Which lines in the listing below contain "Πέθανε"? Copy each of them.

■ **Available data**
=== Section Start ===

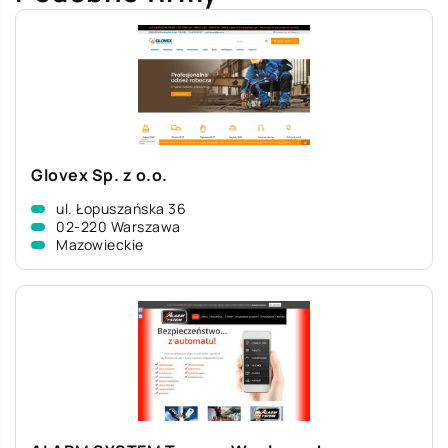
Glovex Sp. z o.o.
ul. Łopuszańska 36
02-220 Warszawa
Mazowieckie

=== Section End ===
=== Section Start ===

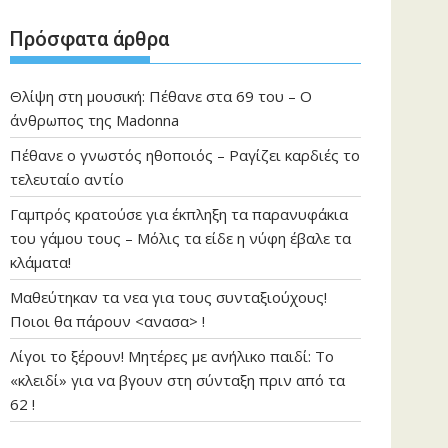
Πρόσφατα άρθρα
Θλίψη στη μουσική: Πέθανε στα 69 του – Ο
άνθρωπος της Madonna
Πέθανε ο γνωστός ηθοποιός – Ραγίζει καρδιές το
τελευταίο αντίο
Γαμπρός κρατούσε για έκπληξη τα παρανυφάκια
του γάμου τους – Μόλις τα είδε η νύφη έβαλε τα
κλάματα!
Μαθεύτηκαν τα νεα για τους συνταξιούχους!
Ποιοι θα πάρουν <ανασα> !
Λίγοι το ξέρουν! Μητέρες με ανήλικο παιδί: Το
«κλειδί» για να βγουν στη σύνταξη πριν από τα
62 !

=== Section End ===

■ **Answer to this task**
Θλίψη στη μουσική: Πέθανε στα 69 του – Ο
Πέθανε ο γνωστός ηθοποιός – Ραγίζει καρδιές το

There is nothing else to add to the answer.